A look at Anthony Rizzo’s new contract

RizzoThe Cubs signed Anthony Rizzo to a contract last night. GW wrote about it in the wee hours of the morning today. Let's recap the specifics, along with GW's take on it.

Anthony Rizzo has signed a long term extension with the Cubs. Ken Rosenthal has the details. The deal is for at least seven years (including 2013) and $41 million, which includes what would have been Rizzo's first free agent season in 2019. In addition, it contains two club options which would bring the total contract to 9 years and $68 million, with escalators that could potentially increase that total to $73 million.

My off the cuff reaction to the deal is that the Cubs received the bulk of the upside here. It's certainly possible that Rizzo doesn't pan out the way the Cubs hope (think early Carlos Pena), but at approximately $6 mill per season, it won't be a lead weight on the franchise. In a medium case (think Adam LaRoche), it's a fair deal, and shouldn't be difficult to move. If Rizzo continues to improve, however, (think Derrek Lee) this could be an absolute steal. In 2020, I would venture to guess that a 2 yr/ 29 million dollar deal will look reasonable for a 30 year-old first baseman near the prime of his career. 

I wanted to include GW's reaction because I pretty much felt the same way. I was heading to bed when I read about the contract, but based on the early details, I thought of two players: Prince Fielder and Carlos Pena. I figured that represented the upside that Rizzo possesses, as well as the downside.

There's always a chance that he just breaks down and doesn't even come close to Pena, but let's be reasonable here. While that chance exists for all players, we still have a pretty good idea at this point of what to expect from Rizzo. That range of expected performance, in my opinion, could be anywhere between Pena and Fielder. That was my initial thought.

I figured I'd take a closer look in the morning.

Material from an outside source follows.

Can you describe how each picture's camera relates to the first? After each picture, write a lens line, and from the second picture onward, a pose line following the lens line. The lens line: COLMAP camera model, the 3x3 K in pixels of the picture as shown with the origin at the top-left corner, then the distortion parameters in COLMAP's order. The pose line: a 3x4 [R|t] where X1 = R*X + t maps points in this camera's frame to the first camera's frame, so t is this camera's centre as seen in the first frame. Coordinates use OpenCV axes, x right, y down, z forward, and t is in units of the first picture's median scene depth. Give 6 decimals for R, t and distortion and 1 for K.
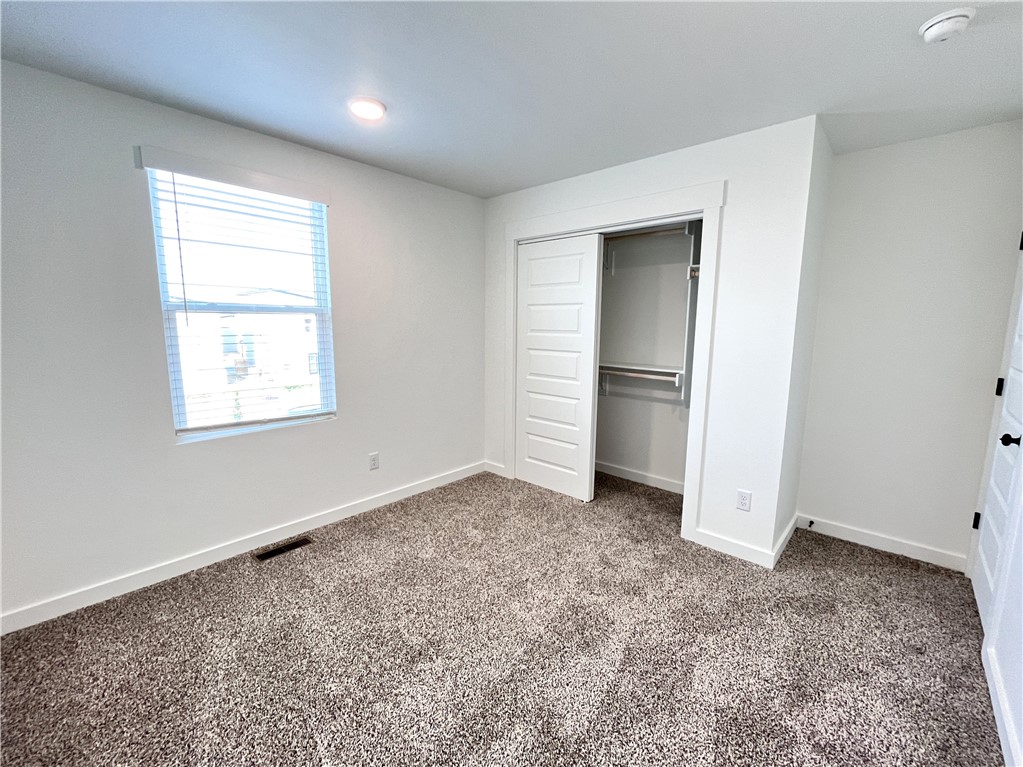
lens RADIAL K [[418.0, 0, 511.5], [0, 418.0, 383.5], [0, 0, 1]] dist [-0.007716, 0.000270]
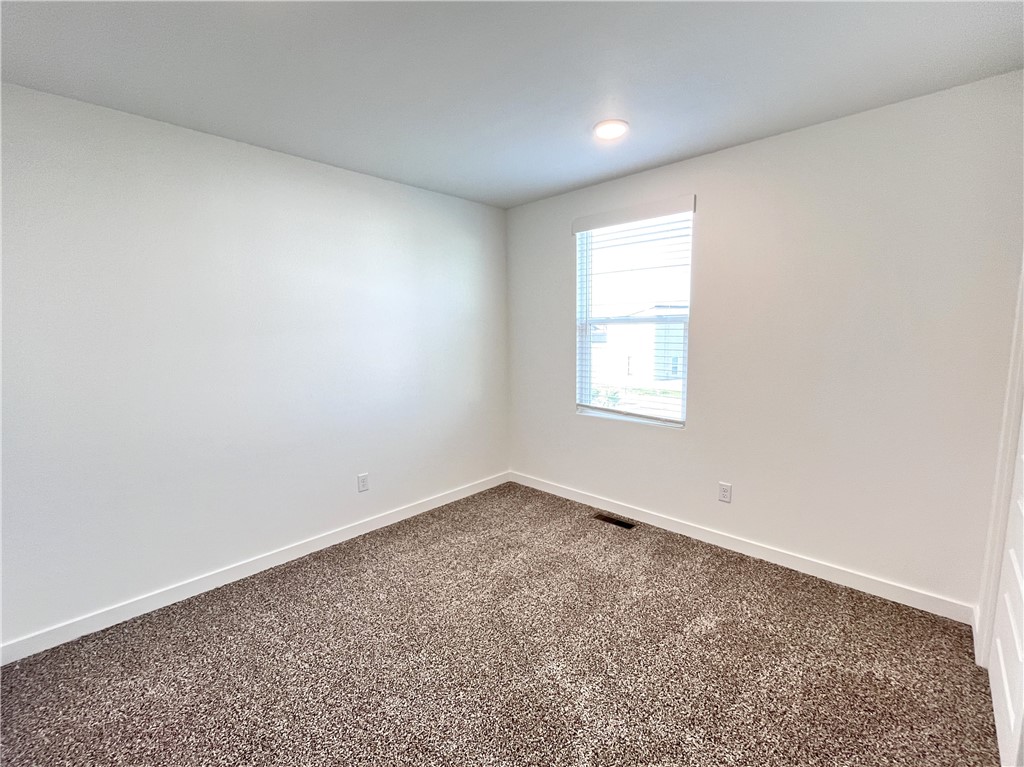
lens RADIAL K [[421.7, 0, 509.1], [0, 421.7, 382.9], [0, 0, 1]] dist [-0.002927, -0.000508]
pose [[0.007716, 0.115406, -0.993288, 0.597687], [-0.131278, 0.984838, 0.113404, -0.089027], [0.991316, 0.129522, 0.022749, 0.617353]]
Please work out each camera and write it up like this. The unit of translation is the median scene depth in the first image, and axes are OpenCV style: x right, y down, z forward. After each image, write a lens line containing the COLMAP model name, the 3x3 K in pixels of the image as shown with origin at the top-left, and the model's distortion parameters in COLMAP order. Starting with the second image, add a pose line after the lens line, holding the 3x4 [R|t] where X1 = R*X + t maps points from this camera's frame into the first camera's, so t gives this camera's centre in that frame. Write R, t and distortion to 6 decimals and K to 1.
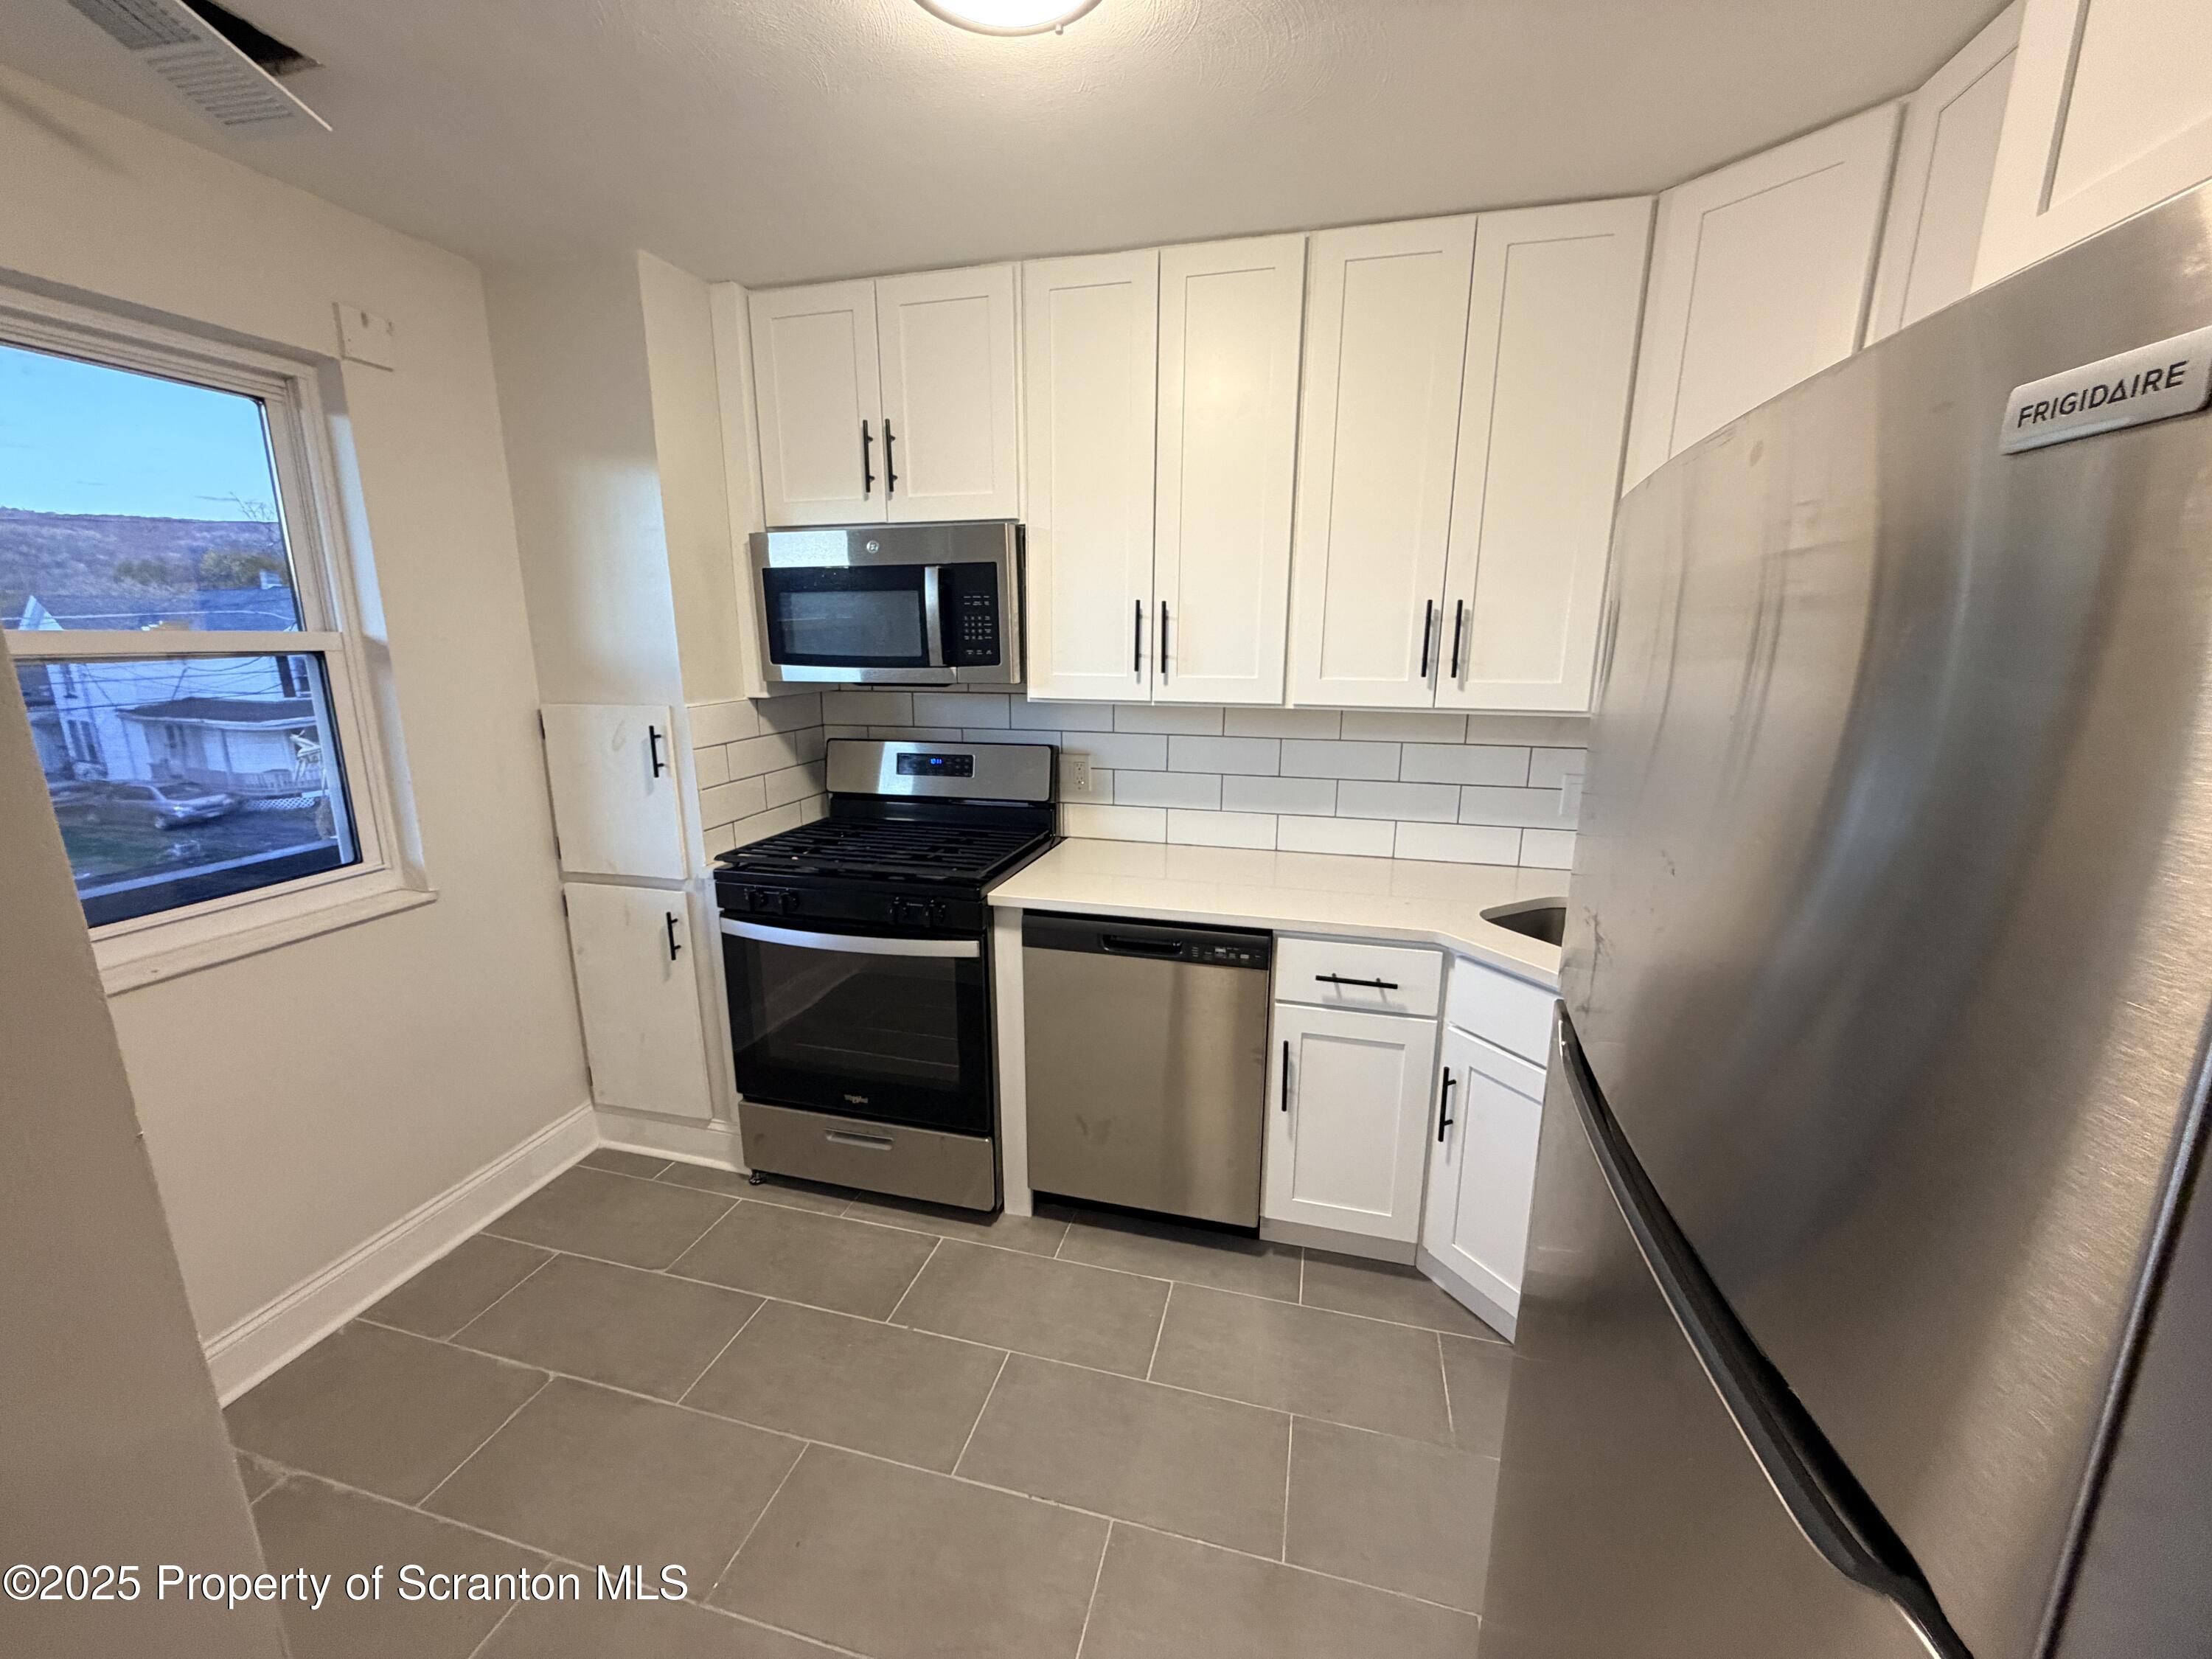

The place to start would be the projections.

Fangraphs has two rest of season projections: Steamer and ZiPS. Over a full season, those are a little above 3 WAR so I rounded down to 3 as the starting point. Since the contract covers 2013, that's where we start.

After finishing this little exercise, I thought "holy shit, that's gotta be almost identical to Prince Fielder." It is. If you look at Fielder's fWAR beginning in his 2nd season, which is about where we're at with Rizzo, he'll be up to 28 fWAR by the end of the season.

The last column there is what we'd estimate his salaries to be each year if he did not sign the extension. 2019 would have been his first year of free agency so I used $20 million. It's difficult to figure out what the cost per win will be by then, but it's very easy to see how that 4 WAR then could end up being worth over $30 million.

We'd expect him to be paid roughly $64 million if he went year to year and performed up to his rest of season ZiPS and Steamer projections. Instead, they'll pay him $41 million.

This is the higher end of what we could reasonably expect. We're talking about Prince Fielder and although that's what his projections (and a typical aging curve) might suggest, it's Prince fucking Fielder. So let's go a little lower. Let's use PECOTA, which has been the least optimistic about Rizzo's future.

We'll call this the Ryan Howard plan. You still have to love the contract. Now let's look at the Carlos Pena plan.

If we look back on this contract and get only 11.5 WAR, I think we'd still be happy with it. It's probably an overpay, but we've already established this as the low end of what we could expect.

Back to Prince Fielder since the projections essentially tell us that's who Rizzo is. Fielder was paid about $58 million through his first season of free agency (2012). Considering inflation, you'd expect Rizzo to be paid more than that, but he won't be. So even if we end up getting Ryan Howard, the Cubs still come out of this better than the Brewers (and Tigers) did with Fielder.

I'm thrilled with this contract. You'd literally have to be looking at the worst case scenario for this not to be a good deal to the Cubs. Forget about the option years, which is only makes the contract better. This is just fantastic.

I wish the Cubs could have come out of the Starlin Castro negotiations the same way. I felt he was overpaid and still do. I don't believe Castro would have earned $60 million going through arbitration. It would have been close, but the Cubs are taking on the risk and not getting much of a benefit.